(About this exercise) Filter the listing below, please, and copy only the lines with the word "elbow".
——————
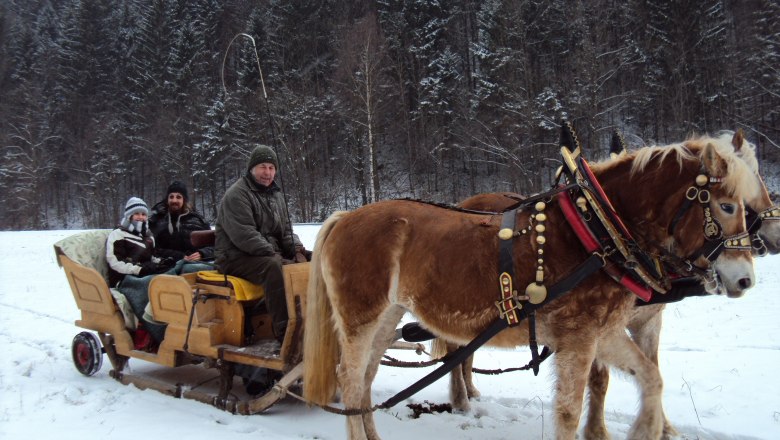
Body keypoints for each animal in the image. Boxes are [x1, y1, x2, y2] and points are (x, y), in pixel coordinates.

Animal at [302, 142, 760, 440]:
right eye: (727, 206)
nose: (745, 279)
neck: (596, 230)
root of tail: (343, 217)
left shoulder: (603, 332)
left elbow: (651, 377)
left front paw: (647, 429)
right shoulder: (579, 338)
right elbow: (569, 411)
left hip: (389, 316)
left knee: (364, 379)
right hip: (361, 318)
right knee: (350, 378)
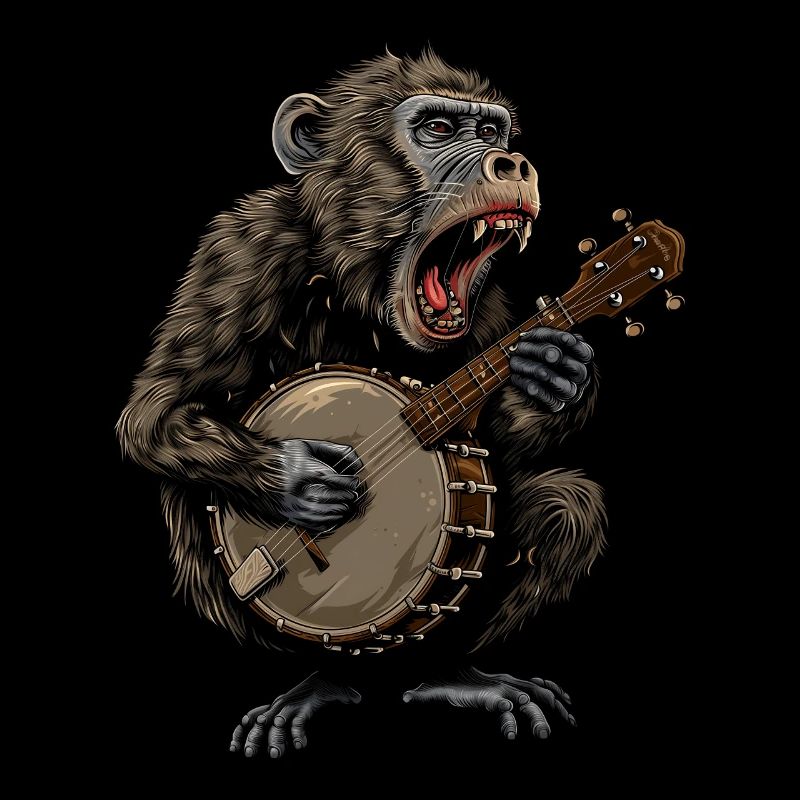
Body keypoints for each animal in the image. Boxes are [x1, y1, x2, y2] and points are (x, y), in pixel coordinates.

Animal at [118, 49, 606, 759]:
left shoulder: (488, 307)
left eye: (491, 132)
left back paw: (453, 676)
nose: (509, 161)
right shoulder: (239, 252)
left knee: (570, 511)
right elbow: (157, 411)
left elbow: (507, 447)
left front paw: (556, 373)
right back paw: (317, 682)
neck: (362, 284)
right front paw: (301, 483)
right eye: (437, 130)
——————
(Answer box)
left elbow: (651, 377)
right elbow: (569, 411)
right elbow: (157, 411)
left elbow: (507, 447)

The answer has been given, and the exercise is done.